Tuesday 18 November 2014

Movie Review: They Died With Their Boots On (1941)

An ambitious biographical epic, They Died With Their Boots On is a stellar example of grand storytelling, Hollywood style. The chequered history of George Custer makes for an action-packed and yet human story, recounted with impressive vigour and traces of humour.

Before the Civil War, George Custer (Errol Flynn) enlists at West Point Military Academy with ambitions to join the cavalry. He proves to be an undisciplined free spirit, unable to follow rules, his record tarnished with frequent transgressions. He clashes with fellow cadet Ned Sharp (Arthur Kennedy), and meets and falls in love with Elizabeth Bacon (Olivia de Havilland), the daughter of businessman Samuel Bacon (Gene Lockhart).

When the Civil War does erupt Custer is rushed into service in the Union Army despite his unpromising performance. Lieutenant General Winfield Scott (Sydney Greenstreet) takes a shine to the young man and assigns him to the Cavalry. Custer proves to be an unconventional and fearless military commander, incurring losses but achieving significant victories. In the chaos of war, he is quickly promoted to the rank of Brigadier General. He marries Elizabeth, continues to lead his troops from the front, and contributes to the pivotal Battle of Gettysburg.

In a post-war funk Custer crosses path with Sharp, now part of an unscrupulous railroad expansion business cartel. Custer refuses to go into business, rejoins the military and is assigned to command Fort Lincoln deep in the Dakota Territory. With Indians under the leadership of Crazy Horse (Anthony Quinn) still ruling the territories and threatening trade routes, Custer gets help from grizzled old-timer California Joe (Charley Grapewin) and sets about to whip the fort regiment into shape and forge peace. But events and corporate interests will conspire against him, culminating in the Battle of Little Big Horn.

An enthusiastic version of the Custer story, They Died With Their Boots On is a galloping 140 minutes packed with adventure, war, politics and ultimately tragedy. Director Raoul Walsh expertly paces the film to alternate swashbuckling moments of Flynn doing what Flynn does best with more measured character-building scenes, delving into quieter moments where politicians, generals and businessmen helped to shape the key events in his life. The one missing aspect is Custer's childhood and upbringing, but the film is none the poorer for the omission. He arrives at West Point as an oddball adult, and remains a true contrarian throughout his colourful career.

In the context of Hollywood's early 1940s era, They Died With Their Boots On is remarkably accurate.
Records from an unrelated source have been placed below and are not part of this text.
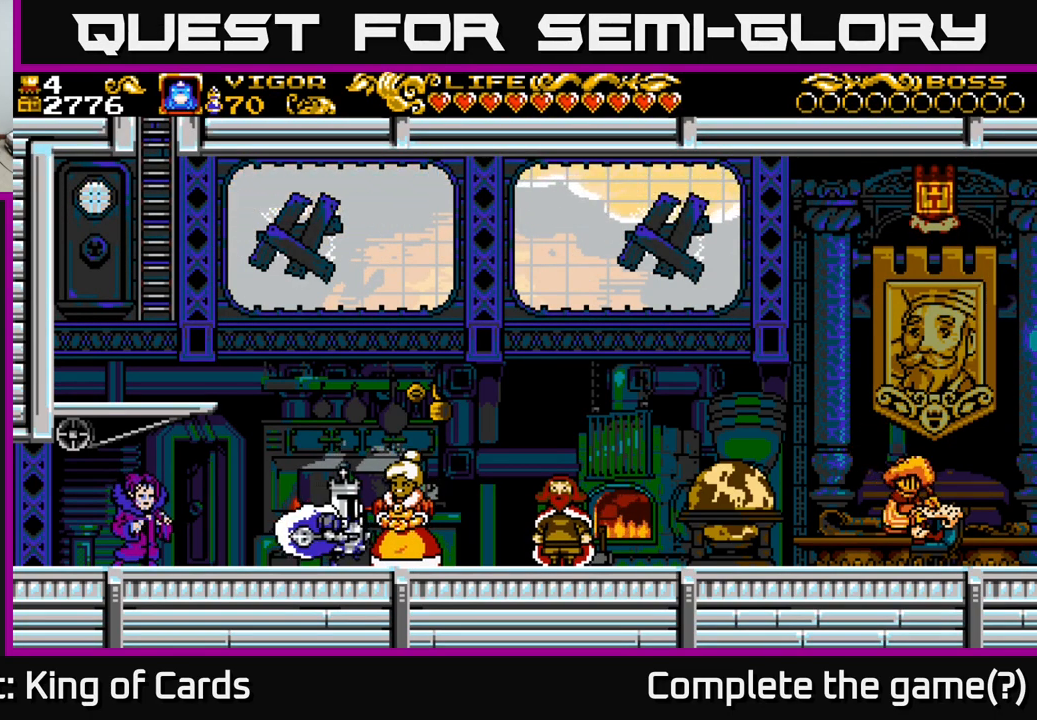
{"buttons": [], "right_stick": "center", "events": [[233, "DPAD_RIGHT", "up"], [266, "DPAD_LEFT", "down"], [350, "DPAD_LEFT", "up"]]}
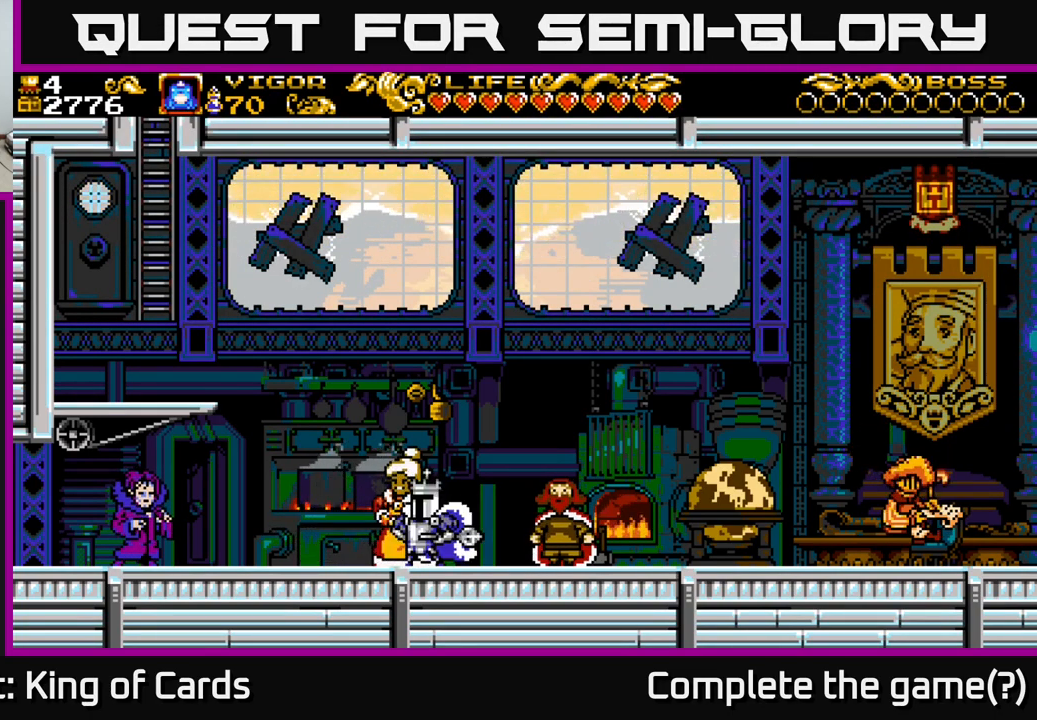
{"buttons": ["DPAD_RIGHT"], "right_stick": "center", "events": [[183, "DPAD_RIGHT", "down"]]}
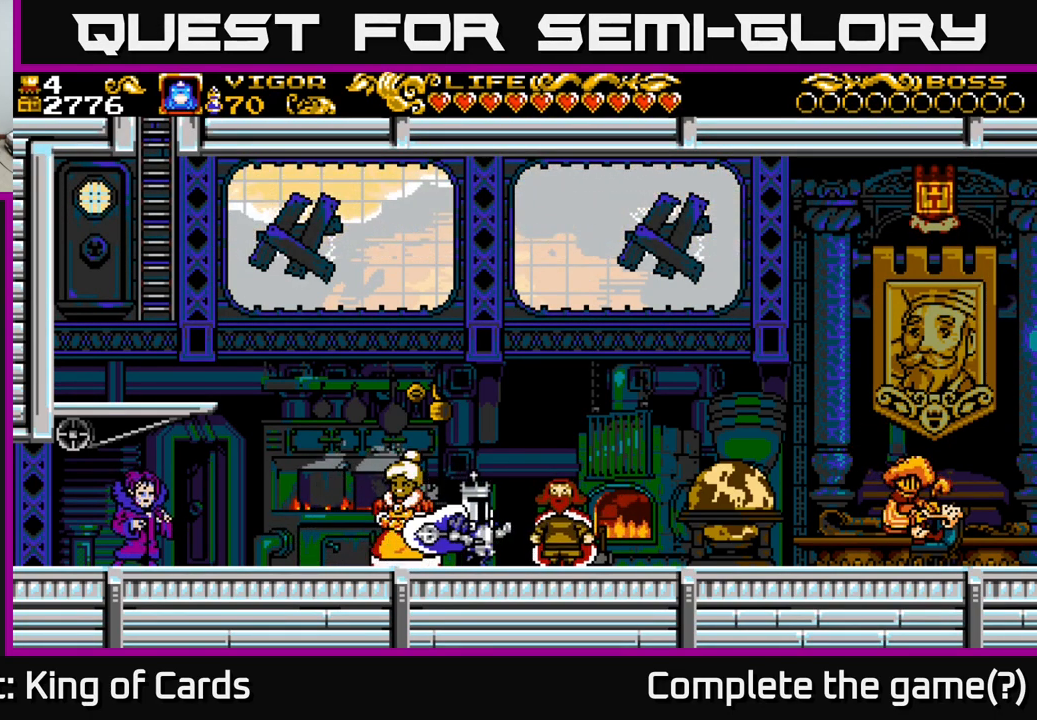
{"buttons": ["DPAD_RIGHT"], "right_stick": "center", "events": []}
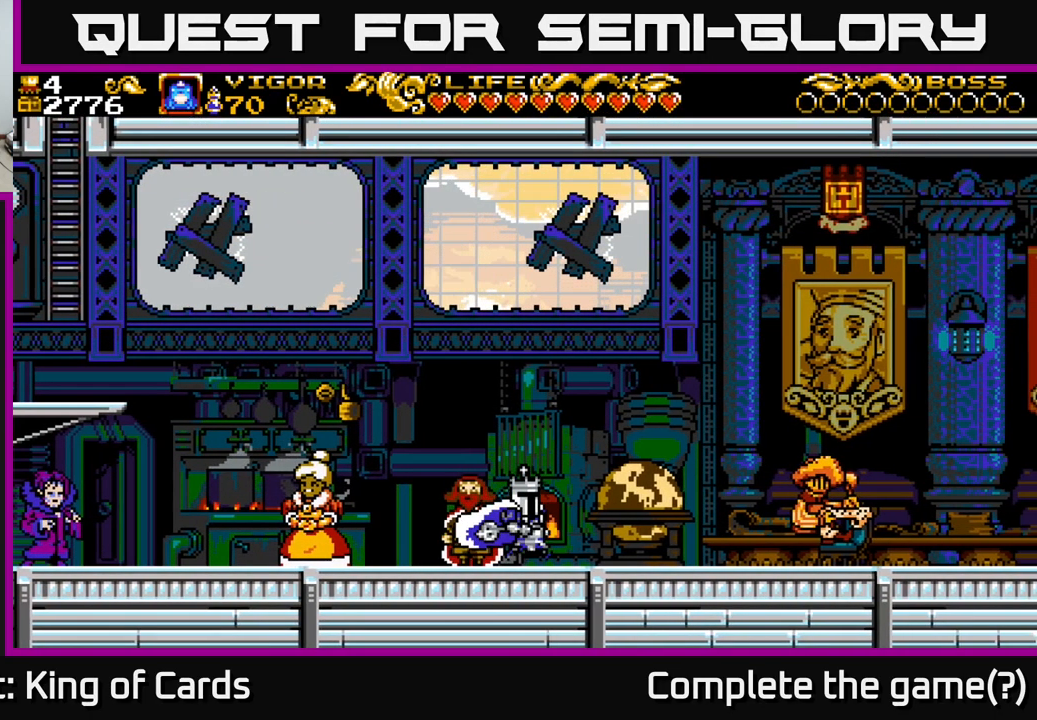
{"buttons": ["DPAD_RIGHT"], "right_stick": "center", "events": []}
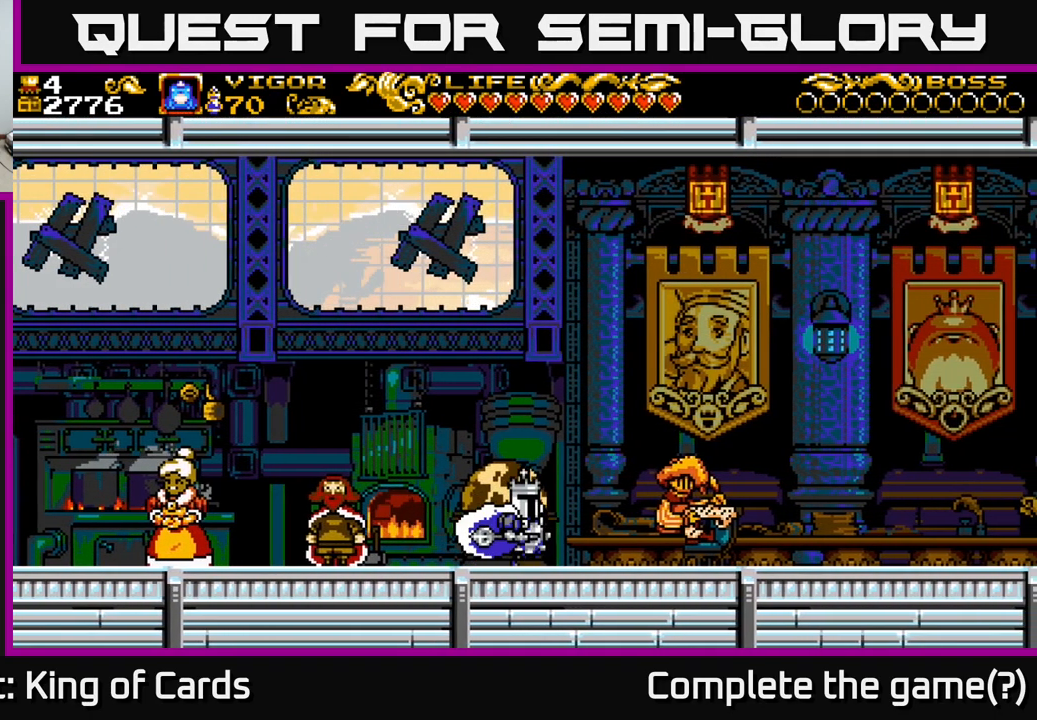
{"buttons": ["DPAD_RIGHT"], "right_stick": "center", "events": [[366, "A", "down"], [450, "A", "up"]]}
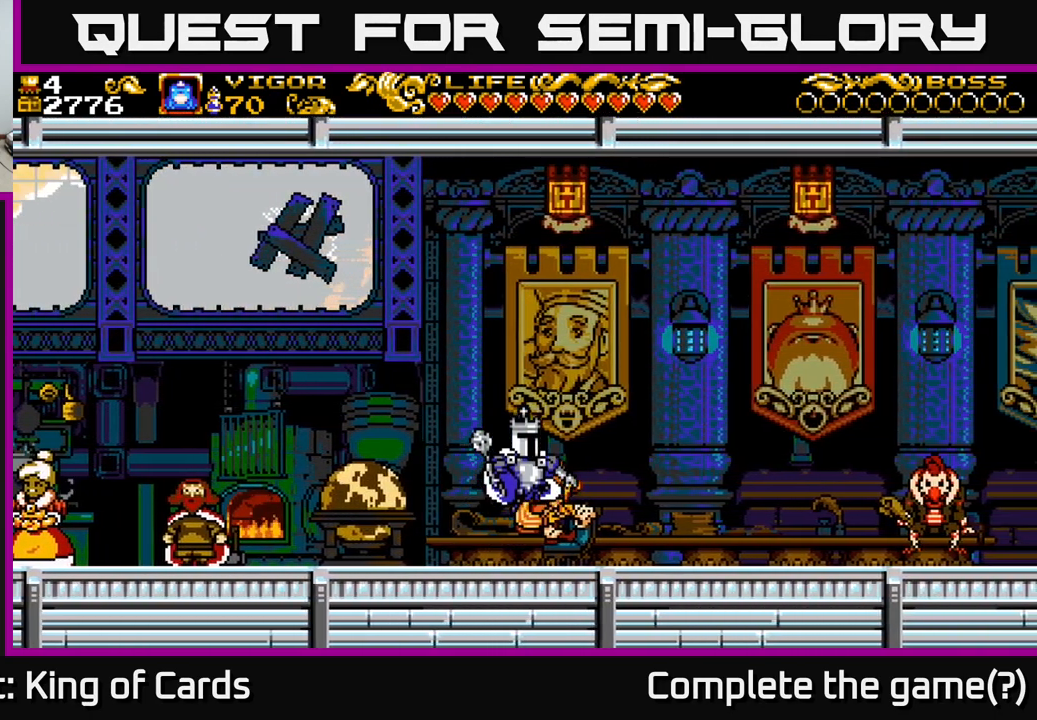
{"buttons": ["A", "DPAD_RIGHT"], "right_stick": "center", "events": [[500, "A", "down"]]}
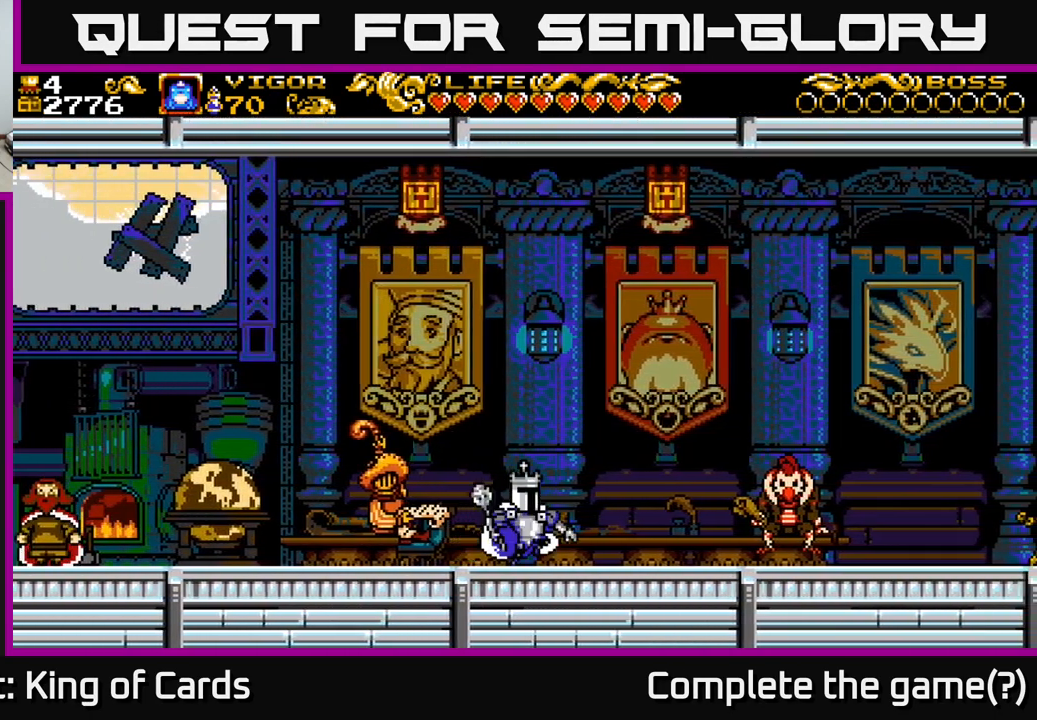
{"buttons": ["DPAD_RIGHT"], "right_stick": "center", "events": [[50, "A", "up"]]}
Custer's abject mediocrity at West Point, his unexpected over-achievement in the Civil War, his bold battlefield tactics, his post-war involvement in the intersection of politics with commerce, and the romance with Elizabeth Bacon are all represented, and bring to life a rounded hero rightfully celebrated in his time. His last stand and demise at Little Big Horn are romanticized in Custer's favour as a great sacrifice, but the film is commendable for capturing a compelling Custer with all his faults, and all his strengths.

The film boasts a progressive portrayal of the Indian tribes, who are presented as defending their land, willing to accept peace, and then victims of a betrayal driven by unscrupulous business interests.  The screenplay (by ├ćneas MacKenzie, Wally Kline and Lenore J. Coffee) also excels at injecting the typically ignored backroom machinations of business and politics, providing the movie with an added dimension of intrigue outside the more traditional battlefield exploits. And throughout Custer's adventures, moments of humour and human traits and foibles are teased out, turning the legend into a man.

They Died With Their Boots On was the eighth and final teaming of Flynn and de Havilland. They are easily comfortable with each other, their romance and marriage an inspiration and then foundation for Custer's exploits. Their last scene together is prolonged and poignant: Custer's farewell to Elizabeth as he prepares for the fateful battle with Crazy Horse is carefully constructed by Walsh to heighten the impending tragedy. Flynn and de Havilland give the scene a deep maturity as the couple dance around what needs to be fully understood but absolutely unsaid. Flynn again demonstrates admirable range and no shortage of charisma in the acting scenes, while Arthur Kennedy as Ned Sharp is a worthy and tenacious adversary.

Custer's legacy was much more than just his final stand, and They Died With Their Boots On flamboyantly celebrates an adventure-seeking maverick who lived life to the fullest.